Integrating Ollama with VS Code for Local Code Completion
This is the integration that genuinely changed how I work. The Continue extension for VS Code connects to Ollama and provides real-time code completion and chat entirely in your editor, privately.
- Install the Continue extension from the VS Code marketplace
- Open
~/.continue/config.json - Add your Ollama instance as a model provider:
{
"models": [
{
"title": "Qwen 2.5 Coder 7B (Local)",
"provider": "ollama",
"model": "qwen2.5-coder:7b",
"apiBase": "http://YOUR_SERVER_IP:11434"
}
],
"tabAutocompleteModel": {
"title": "Qwen 2.5 Coder 7B",
"provider": "ollama",
"model": "qwen2.5-coder:7b",
"apiBase": "http://YOUR_SERVER_IP:11434"
}
}
With this configuration, you get tab completion powered by qwen2.5-coder that never leaves your network. The latency is slightly higher than GitHub Copilot on a remote GPU, but it is fast enough to be genuinely useful, and you can use it on proprietary codebases without any concern about data exposure.
Performance Tuning Tips
Set the Number of GPU Layers
By default, Ollama offloads as many layers as possible to the GPU. You can override this with the num_gpu parameter in your model file or API request. If you have limited VRAM, experiment with partial offloading — running some layers on the GPU and the rest on CPU. Even 50% GPU offload dramatically speeds up inference compared to full CPU.
Adjust Context Length
The default context window in Ollama is often set conservatively. For tasks requiring long documents, increase it via API:
curl http://localhost:11434/api/chat -d '{
"model": "mistral",
"options": {"num_ctx": 8192},
"messages": [...]
}'
Keep in mind that longer context windows increase VRAM usage.

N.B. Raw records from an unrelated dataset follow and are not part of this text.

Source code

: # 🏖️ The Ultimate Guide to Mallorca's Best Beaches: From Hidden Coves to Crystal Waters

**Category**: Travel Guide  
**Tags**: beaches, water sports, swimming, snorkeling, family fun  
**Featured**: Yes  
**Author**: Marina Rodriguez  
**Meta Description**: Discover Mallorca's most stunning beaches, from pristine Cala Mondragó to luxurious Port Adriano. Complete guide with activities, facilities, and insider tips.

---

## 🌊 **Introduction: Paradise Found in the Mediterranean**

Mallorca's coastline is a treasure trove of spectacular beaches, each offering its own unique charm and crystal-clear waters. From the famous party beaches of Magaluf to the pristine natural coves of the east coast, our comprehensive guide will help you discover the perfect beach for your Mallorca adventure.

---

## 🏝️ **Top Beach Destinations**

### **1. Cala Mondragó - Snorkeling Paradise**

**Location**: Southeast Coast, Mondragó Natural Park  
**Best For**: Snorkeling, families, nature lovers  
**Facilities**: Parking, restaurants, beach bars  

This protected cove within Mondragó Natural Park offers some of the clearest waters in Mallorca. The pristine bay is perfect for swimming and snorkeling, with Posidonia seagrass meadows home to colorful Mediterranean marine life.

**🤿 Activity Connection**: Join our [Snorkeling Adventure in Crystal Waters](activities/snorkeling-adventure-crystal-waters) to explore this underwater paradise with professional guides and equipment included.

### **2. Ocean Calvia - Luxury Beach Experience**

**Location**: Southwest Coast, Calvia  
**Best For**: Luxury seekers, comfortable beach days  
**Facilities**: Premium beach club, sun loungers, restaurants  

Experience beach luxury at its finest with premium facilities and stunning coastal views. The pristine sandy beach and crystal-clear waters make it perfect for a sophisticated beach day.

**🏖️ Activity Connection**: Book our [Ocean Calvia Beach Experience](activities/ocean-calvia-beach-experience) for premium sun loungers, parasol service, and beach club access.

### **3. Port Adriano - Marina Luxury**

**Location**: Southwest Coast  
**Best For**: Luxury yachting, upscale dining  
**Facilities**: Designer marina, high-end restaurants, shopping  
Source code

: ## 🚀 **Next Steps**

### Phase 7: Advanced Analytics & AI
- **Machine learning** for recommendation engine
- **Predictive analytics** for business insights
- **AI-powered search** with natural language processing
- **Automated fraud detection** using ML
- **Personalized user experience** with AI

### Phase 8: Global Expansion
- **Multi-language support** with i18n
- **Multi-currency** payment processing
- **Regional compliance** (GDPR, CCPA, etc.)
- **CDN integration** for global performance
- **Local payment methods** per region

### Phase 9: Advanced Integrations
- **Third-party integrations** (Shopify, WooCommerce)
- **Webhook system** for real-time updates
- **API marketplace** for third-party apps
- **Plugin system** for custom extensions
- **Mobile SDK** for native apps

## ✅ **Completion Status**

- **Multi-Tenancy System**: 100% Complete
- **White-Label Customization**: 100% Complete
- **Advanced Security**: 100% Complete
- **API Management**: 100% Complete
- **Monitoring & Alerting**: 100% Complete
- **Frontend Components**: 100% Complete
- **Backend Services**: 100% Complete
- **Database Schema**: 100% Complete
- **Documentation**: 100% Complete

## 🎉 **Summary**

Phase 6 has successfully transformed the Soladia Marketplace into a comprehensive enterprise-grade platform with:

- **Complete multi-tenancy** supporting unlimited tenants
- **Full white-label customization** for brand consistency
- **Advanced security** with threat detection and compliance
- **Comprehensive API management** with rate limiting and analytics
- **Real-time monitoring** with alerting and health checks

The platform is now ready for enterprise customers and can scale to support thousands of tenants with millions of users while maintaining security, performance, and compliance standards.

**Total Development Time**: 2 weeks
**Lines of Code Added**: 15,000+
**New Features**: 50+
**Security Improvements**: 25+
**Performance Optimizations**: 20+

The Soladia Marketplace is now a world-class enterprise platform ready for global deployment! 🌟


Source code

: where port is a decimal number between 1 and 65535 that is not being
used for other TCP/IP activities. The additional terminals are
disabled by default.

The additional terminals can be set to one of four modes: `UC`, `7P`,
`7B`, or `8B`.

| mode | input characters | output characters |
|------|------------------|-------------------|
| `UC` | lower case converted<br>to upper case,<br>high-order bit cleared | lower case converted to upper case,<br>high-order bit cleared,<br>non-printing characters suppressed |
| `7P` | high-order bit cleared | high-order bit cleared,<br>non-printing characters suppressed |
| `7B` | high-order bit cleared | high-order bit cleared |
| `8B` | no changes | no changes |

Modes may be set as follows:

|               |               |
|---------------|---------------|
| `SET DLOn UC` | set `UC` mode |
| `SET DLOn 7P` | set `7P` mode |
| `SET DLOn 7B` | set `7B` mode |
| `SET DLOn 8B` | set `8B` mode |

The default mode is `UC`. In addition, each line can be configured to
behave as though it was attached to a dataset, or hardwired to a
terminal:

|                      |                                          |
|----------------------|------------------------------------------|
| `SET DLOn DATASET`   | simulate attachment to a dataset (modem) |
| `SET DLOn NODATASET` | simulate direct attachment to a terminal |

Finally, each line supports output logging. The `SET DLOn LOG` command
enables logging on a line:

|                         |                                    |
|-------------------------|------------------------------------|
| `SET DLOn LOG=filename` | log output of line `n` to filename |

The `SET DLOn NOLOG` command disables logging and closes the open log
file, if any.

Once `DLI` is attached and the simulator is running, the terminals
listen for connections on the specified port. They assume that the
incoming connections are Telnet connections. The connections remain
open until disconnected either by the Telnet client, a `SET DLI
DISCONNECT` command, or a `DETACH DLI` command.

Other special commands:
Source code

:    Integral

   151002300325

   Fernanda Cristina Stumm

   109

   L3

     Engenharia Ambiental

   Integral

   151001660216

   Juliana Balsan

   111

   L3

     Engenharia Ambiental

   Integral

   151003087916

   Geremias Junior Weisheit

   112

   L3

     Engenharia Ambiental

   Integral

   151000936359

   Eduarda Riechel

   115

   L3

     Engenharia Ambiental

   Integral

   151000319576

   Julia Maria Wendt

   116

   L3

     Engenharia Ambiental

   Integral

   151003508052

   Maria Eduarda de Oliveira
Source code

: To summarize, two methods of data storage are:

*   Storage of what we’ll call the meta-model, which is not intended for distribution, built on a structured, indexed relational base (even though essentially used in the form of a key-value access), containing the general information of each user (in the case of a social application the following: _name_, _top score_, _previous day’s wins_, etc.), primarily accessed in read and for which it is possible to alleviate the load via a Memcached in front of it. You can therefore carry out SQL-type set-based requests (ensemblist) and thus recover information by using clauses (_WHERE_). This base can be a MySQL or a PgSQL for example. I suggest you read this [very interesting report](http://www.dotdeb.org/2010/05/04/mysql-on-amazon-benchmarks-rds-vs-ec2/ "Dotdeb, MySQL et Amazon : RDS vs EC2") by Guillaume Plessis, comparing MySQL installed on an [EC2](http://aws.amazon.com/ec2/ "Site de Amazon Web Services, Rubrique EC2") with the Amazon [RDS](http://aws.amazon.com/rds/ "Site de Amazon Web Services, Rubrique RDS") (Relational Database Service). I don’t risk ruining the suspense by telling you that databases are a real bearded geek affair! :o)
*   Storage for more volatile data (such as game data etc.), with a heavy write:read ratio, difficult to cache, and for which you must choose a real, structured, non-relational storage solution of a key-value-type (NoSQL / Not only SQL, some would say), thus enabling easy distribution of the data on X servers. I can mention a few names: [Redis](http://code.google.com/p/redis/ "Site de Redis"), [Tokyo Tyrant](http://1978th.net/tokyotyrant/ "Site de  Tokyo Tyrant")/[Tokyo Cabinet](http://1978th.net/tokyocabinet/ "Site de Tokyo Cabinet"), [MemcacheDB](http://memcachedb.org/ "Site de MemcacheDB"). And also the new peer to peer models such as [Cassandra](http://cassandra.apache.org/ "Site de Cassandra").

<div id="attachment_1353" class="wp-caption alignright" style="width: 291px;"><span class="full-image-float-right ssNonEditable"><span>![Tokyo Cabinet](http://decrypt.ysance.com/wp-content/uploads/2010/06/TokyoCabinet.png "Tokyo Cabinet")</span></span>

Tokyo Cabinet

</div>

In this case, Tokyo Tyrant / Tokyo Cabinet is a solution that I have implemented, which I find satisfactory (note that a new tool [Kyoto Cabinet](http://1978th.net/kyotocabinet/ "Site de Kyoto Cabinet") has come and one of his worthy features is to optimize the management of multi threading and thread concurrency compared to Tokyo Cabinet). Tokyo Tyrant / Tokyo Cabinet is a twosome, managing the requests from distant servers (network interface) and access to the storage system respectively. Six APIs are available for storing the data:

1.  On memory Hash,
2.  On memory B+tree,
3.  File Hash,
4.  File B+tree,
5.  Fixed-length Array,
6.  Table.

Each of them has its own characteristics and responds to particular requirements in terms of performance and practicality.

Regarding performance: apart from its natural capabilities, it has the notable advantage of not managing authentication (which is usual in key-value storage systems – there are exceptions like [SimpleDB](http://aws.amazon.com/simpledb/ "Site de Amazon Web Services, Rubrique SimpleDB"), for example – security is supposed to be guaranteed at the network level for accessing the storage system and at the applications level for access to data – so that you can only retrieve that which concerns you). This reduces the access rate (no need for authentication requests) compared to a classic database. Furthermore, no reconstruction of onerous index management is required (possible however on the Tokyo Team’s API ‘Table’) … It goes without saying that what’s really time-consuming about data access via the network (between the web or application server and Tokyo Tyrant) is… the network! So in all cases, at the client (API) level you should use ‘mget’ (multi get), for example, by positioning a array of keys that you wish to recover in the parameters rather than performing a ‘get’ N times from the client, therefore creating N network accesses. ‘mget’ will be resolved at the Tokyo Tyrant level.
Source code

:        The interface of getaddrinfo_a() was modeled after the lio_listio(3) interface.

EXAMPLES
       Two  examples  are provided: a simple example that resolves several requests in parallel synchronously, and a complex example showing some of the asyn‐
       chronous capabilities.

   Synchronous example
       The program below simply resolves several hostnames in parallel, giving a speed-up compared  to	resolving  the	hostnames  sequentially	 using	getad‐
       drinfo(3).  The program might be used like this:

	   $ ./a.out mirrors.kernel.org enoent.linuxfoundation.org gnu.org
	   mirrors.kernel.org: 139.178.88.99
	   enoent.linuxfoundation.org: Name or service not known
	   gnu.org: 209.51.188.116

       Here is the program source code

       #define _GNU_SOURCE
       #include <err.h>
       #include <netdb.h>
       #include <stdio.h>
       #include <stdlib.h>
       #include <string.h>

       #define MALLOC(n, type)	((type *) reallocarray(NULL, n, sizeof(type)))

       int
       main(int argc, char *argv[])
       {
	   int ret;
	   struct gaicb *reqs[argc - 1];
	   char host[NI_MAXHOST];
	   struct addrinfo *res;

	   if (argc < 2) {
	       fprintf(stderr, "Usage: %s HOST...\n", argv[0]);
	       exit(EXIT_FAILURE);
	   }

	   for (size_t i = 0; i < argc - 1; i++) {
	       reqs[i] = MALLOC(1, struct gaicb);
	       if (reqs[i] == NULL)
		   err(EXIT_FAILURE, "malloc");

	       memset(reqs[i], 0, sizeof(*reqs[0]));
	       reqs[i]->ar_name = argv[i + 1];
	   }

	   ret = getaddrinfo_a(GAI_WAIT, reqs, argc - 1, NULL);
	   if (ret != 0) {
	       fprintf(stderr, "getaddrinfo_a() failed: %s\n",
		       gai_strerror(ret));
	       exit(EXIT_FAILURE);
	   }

Keep Models Loaded in Memory
By default, Ollama unloads models after 5 minutes of inactivity to free VRAM. For interactive use you might want to keep a model warm. Set OLLAMA_KEEP_ALIVE=-1 in your environment to keep models loaded indefinitely, or pass "keep_alive": -1 in your API request.
Pulling Multiple Models for Different Tasks
My current model lineup for reference:
# General assistant — fast, great quality
ollama pull mistral:7b-instruct-q5_K_M
# Code tasks — best local coding model in this size class
ollama pull qwen2.5-coder:7b-instruct-q5_K_M
# Reasoning and analysis
ollama pull deepseek-r1:7b
# Text embeddings for RAG
ollama pull nomic-embed-text
Having multiple models available lets you route tasks to the right tool. Open WebUI makes switching between them trivial during a conversation.
Is This Worth It for Your Homelab?
Let me be straight about the tradeoffs. Local LLMs in the 7B-13B parameter range are genuinely useful, but they are not GPT-4. For complex multi-step reasoning, nuanced writing, or tasks that require deep world knowledge, a frontier cloud model is still better. The quality gap is real.
But for my actual day-to-day use cases — explaining code I am reading, drafting config files, summarizing long documentation, answering questions about my homelab stack, converting data formats — mistral:7b and qwen2.5-coder:7b handle probably 70% of my AI requests adequately. And they do it instantly, privately, and at zero marginal cost per query.
If you already have a decent GPU in a homelab machine, running Ollama is a no-brainer. If you are CPU-only, the slower inference makes it less ideal for real-time chat but still excellent for batch processing tasks you can kick off and walk away from.
Either way, getting full control over your AI stack is worth it. Ollama makes that easier than it has ever been.